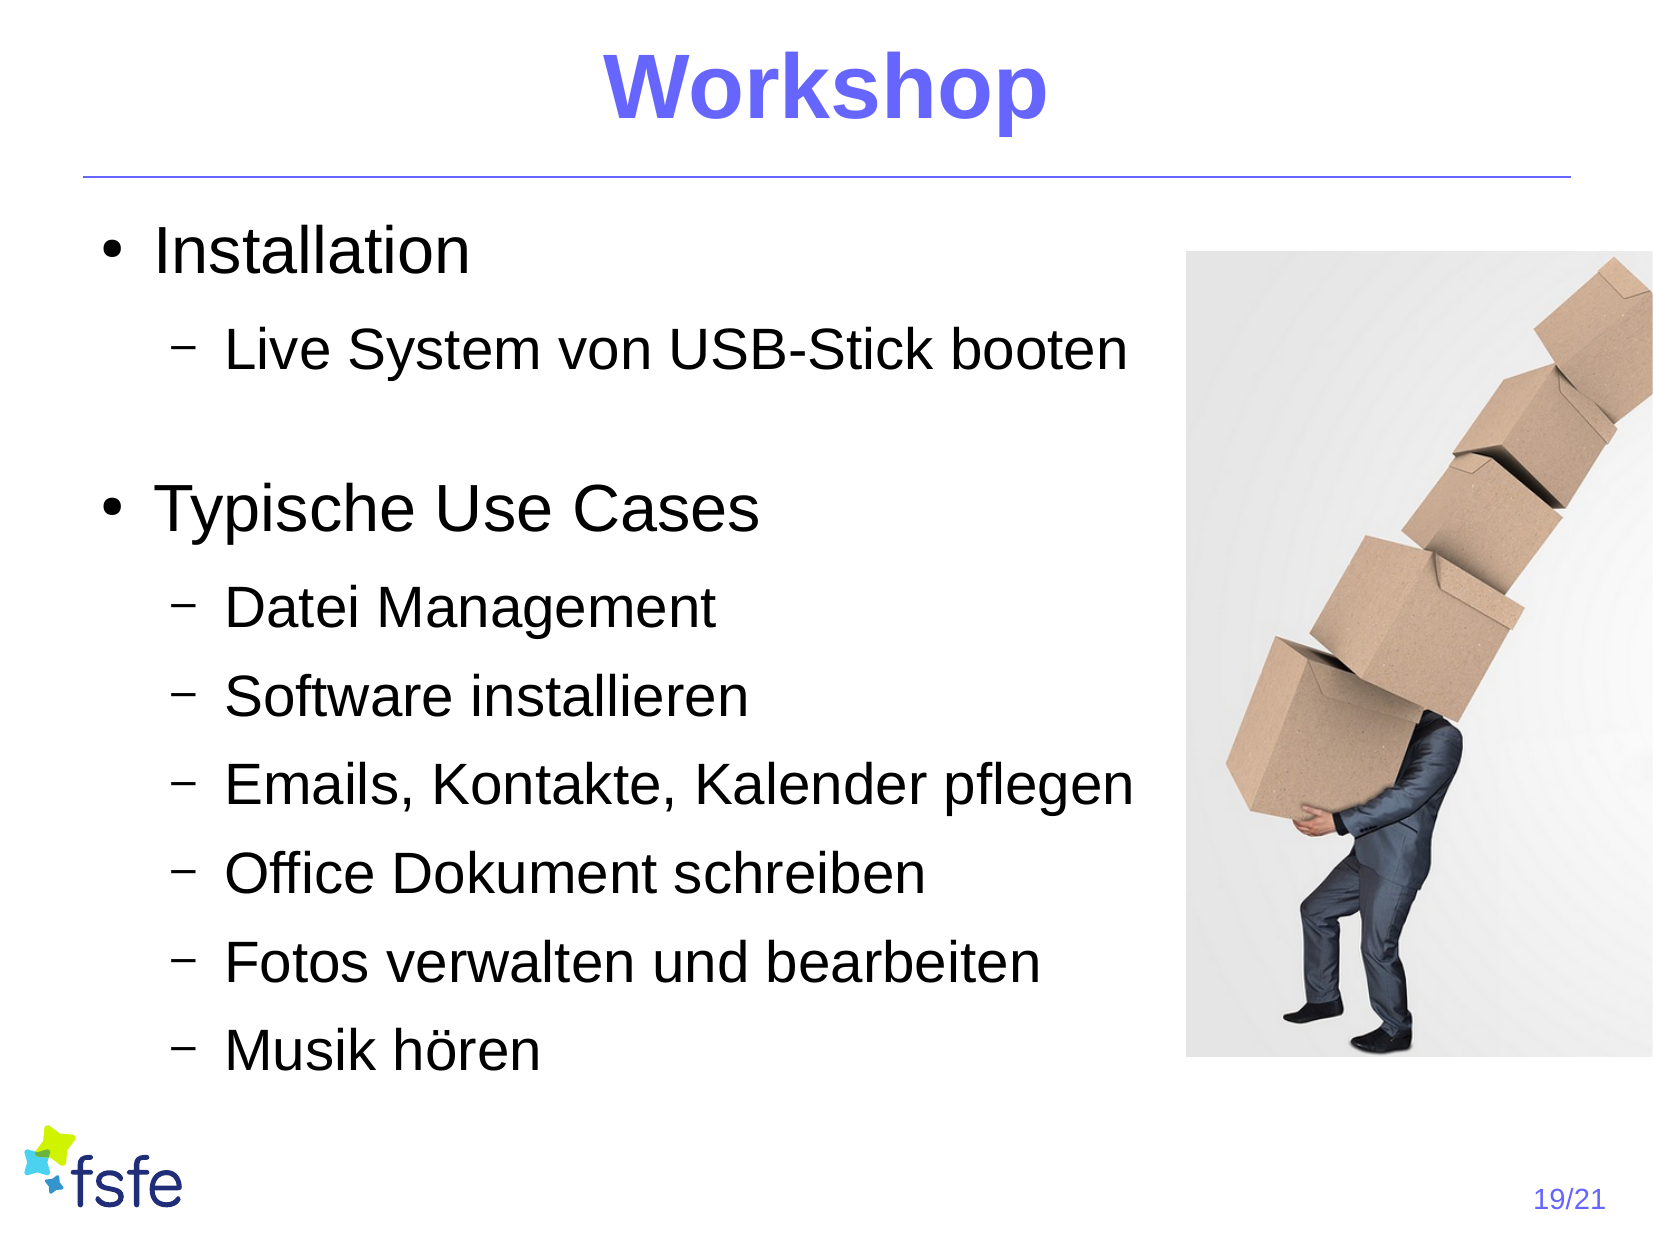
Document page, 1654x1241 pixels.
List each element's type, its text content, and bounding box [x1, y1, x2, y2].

title Workshop [82, 31, 1571, 142]
picture [1186, 251, 1653, 1057]
list Installation Live System von USB-Stick booten Typische Use Cases Datei Management Software installieren Emails, Kontakte, Kalender pflegen Office Dokument schreiben Fotos verwalten und bearbeiten Musik hören [82, 212, 1571, 1146]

- Problem: Rewrite the lines above, changing "bounding box" to "enclosing box" and keeping everything else the same. Omit the pictures from your answer.

- Reply:
Document page, 1654x1241 pixels.
List each element's type, its text content, and enclosing box [x1, y1, x2, y2].

title Workshop [82, 31, 1571, 142]
picture [1186, 251, 1653, 1057]
list Installation Live System von USB-Stick booten Typische Use Cases Datei Management Software installieren Emails, Kontakte, Kalender pflegen Office Dokument schreiben Fotos verwalten und bearbeiten Musik hören [82, 212, 1571, 1146]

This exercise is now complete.